A rut that has had me hating what was, several warm and sunny months ago, the source of my happiest moments. A rut that has me thinking that it turns out I’m not even good at the one thing I’ve been good at my entire life. A rut that most recently led to me walking off the course on the 14th hole, admitting defeat after too many tops, chunks, and blades to pretend to have fun anymore.

This led me to giving an answer I didn’t want to give.

“Sure, let’s actually fix the issues.”

“Ok – but you’re not going to like me when you leave here.”

And he was right. Throughout the 45 minute lesson, we changed everything. My stance, my posture, my grip, my takeaway. It was 45 minutes of agony. I hit bad shot after bad shot while the coach ensured I was making progress, inching toward doing the right thing by taking dozens of steps backward. It was humbling to say the least, humiliating to say the most. How can I be doing the right thing if the end result is terrible? It’s not the thought that counts, it’s a sport! It’s the score that counts!

But still, I (mostly) bit my tongue. I have to confess that at one point after a particularly bad shank that cut it close to a goose on the other end of the range, I told the coach, “this isn’t very fun".” But otherwise I tried to feign a smile, laugh through the bad shots, and trust the process.

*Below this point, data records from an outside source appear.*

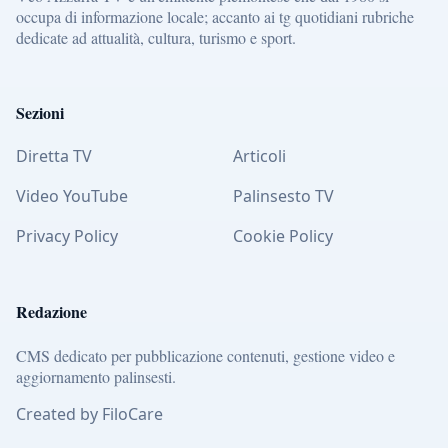
occupa di informazione locale; accanto ai tg quotidiani rubriche
dedicate ad attualità, cultura, turismo e sport.
Sezioni
Diretta TV
Articoli
Video YouTube
Palinsesto TV
Privacy Policy
Cookie Policy
Redazione
CMS dedicato per pubblicazione contenuti, gestione video e
aggiornamento palinsesti.
Created by FiloCare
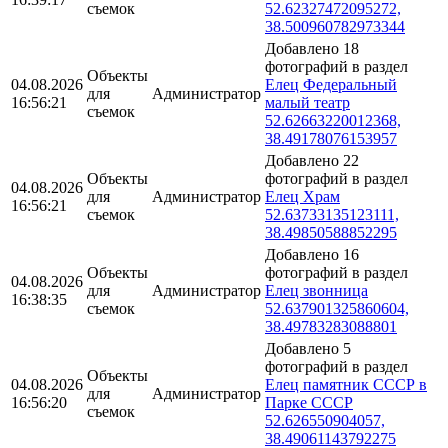
съемок
52.62327472095272,
38.500960782973344
Добавлено 18
фотографий в раздел
Объекты
04.08.2026
Елец Федеральный
для
Администратор
16:56:21
малый театр
съемок
52.62663220012368,
38.49178076153957
Добавлено 22
Объекты
фотографий в раздел
04.08.2026
для
Администратор
Елец Храм
16:56:21
съемок
52.63733135123111,
38.49850588852295
Добавлено 16
Объекты
фотографий в раздел
04.08.2026
для
Администратор
Елец звонница
16:38:35
съемок
52.637901325860604,
38.49783283088801
Добавлено 5
фотографий в раздел
Объекты
04.08.2026
Елец памятник СССР в
для
Администратор
16:56:20
Парке СССР
съемок
52.626550904057,
38.49061143792275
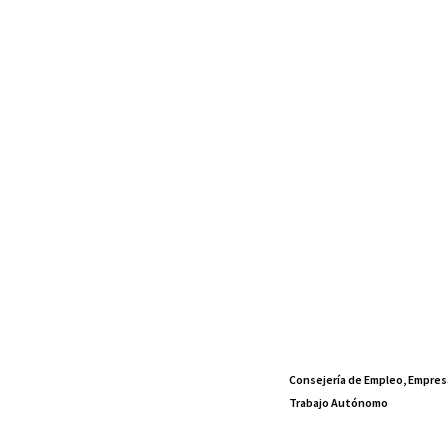
Consejería de Empleo, Empres
Trabajo Autónomo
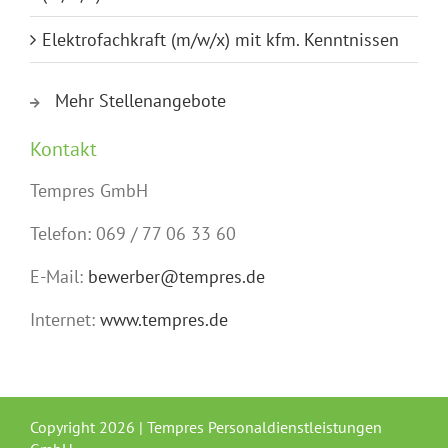
Elektrofachkraft (m/w/x) mit kfm. Kenntnissen
Mehr Stellenangebote
Kontakt
Tempres GmbH
Telefon: 069 / 77 06 33 60
E-Mail:
bewerber@tempres.de
Internet:
www.tempres.de
Copyright
2026 | Tempres Personaldienstleistungen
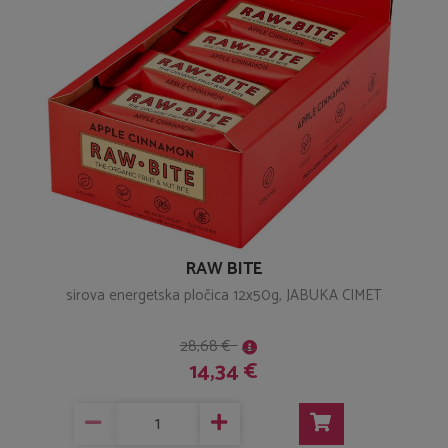
RAW BITE
sirova energetska pločica 12x50g, JABUKA CIMET
28,68 €
14,34 €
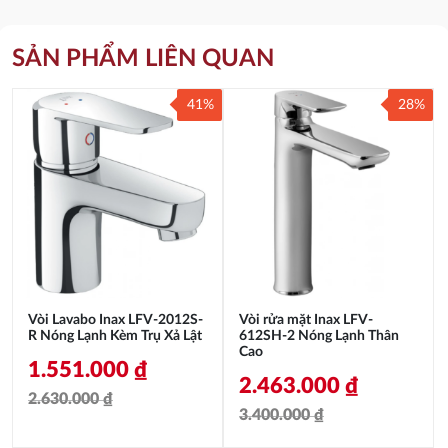
SẢN PHẨM LIÊN QUAN
41%
28%
Vòi Lavabo Inax LFV-2012S-
Vòi rửa mặt Inax LFV-
R Nóng Lạnh Kèm Trụ Xả Lật
612SH-2 Nóng Lạnh Thân
Cao
1.551.000
₫
2.463.000
₫
2.630.000
₫
3.400.000
₫
Giá
Giá
Giá
Giá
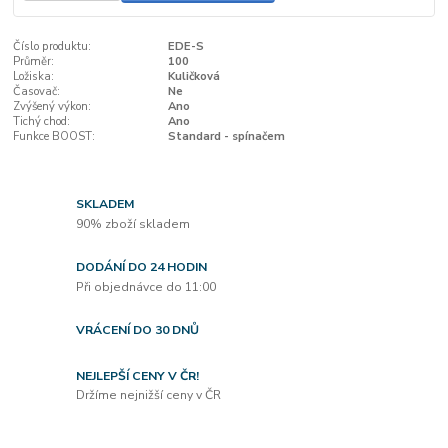
Číslo produktu:
EDE-S
Průměr:
100
Ložiska:
Kuličková
Časovač:
Ne
Zvýšený výkon:
Ano
Tichý chod:
Ano
Funkce BOOST:
Standard - spínačem
SKLADEM
90% zboží skladem
DODÁNÍ DO 24 HODIN
Při objednávce do 11:00
VRÁCENÍ DO 30 DNŮ
NEJLEPŠÍ CENY V ČR!
Držíme nejnižší ceny v ČR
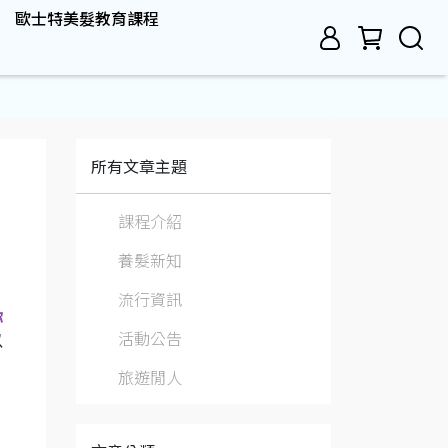
歐士特美髮教育課程
所有文章主題
課程介紹
養髮新知
流行資訊
你
活動公告
以
旅遊閒人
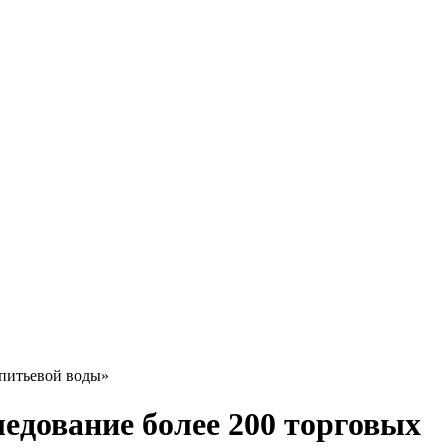
 питьевой воды»
едование более 200 торговых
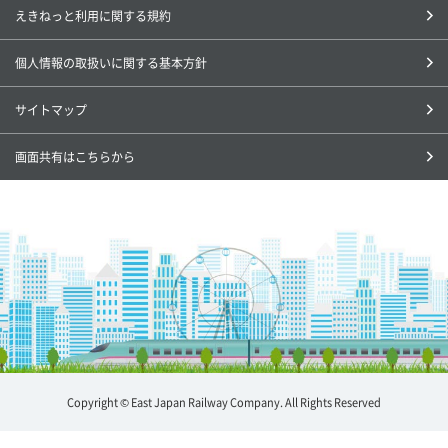
えきねっと利用に関する規約
個人情報の取扱いに関する基本方針
サイトマップ
画面共有はこちらから
Copyright © East Japan Railway Company. All Rights Reserved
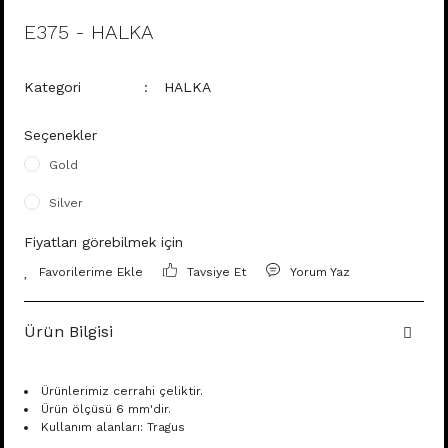
E375 - HALKA
Kategori
HALKA
Seçenekler
Gold
Silver
Fiyatları görebilmek için
Tavsiye Et
Yorum Yaz
Ürün Bilgisi
Ürünlerimiz cerrahi çeliktir.
Ürün ölçüsü 6 mm'dir.
Kullanım alanları: Tragus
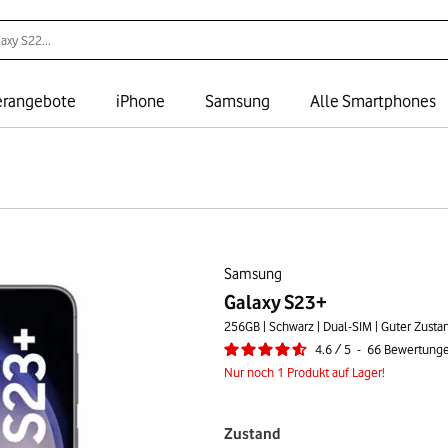
rangebote
iPhone
Samsung
Alle Smartphones
Samsung
Galaxy S23+
256GB | Schwarz | Dual-SIM | Guter Zusta
4.6
/
5
-
66
Bewertung
Nur noch 1 Produkt auf Lager!
Zustand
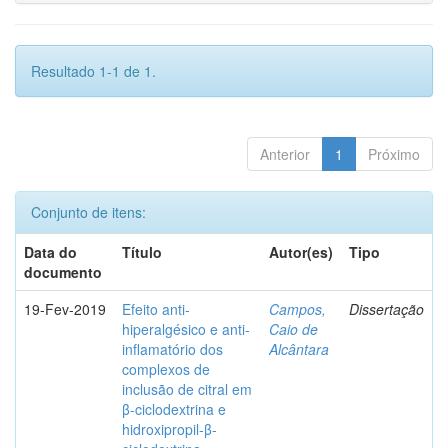
Resultado 1-1 de 1.
Anterior
1
Próximo
Conjunto de itens:
Data do
Título
Autor(es)
Tipo
documento
19-Fev-2019
Efeito anti-
Campos,
Dissertação
hiperalgésico e anti-
Caio de
inflamatório dos
Alcântara
complexos de
inclusão de citral em
β-ciclodextrina e
hidroxipropil-β-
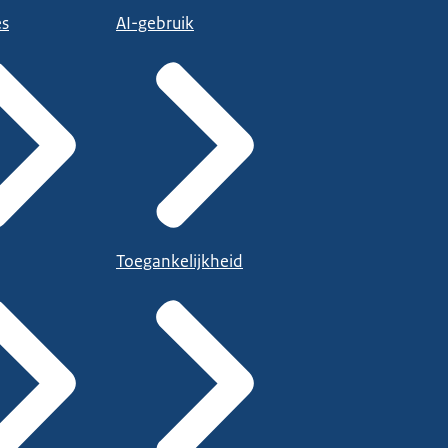
es
AI-gebruik
Toegankelijkheid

But trusting the process isn’t something I’ve ever been very good at. Not in life, and certainly not in golf. I’m more of an instant gratification type, which is why I’ve left a littered trail of hobbies and projects behind me throughout my 32 years of living. If I can’t master it quickly, I’m not exactly one to push through the pain of practice. Golf is the rare exception.

But just as in chipping away at a bad habit in life and trying to get a bit better each and every time, I’m attempting the same for my golf swing. Focusing on one small win at a time, forgiving myself when I slip back into old habits, and most importantly – trusting the process.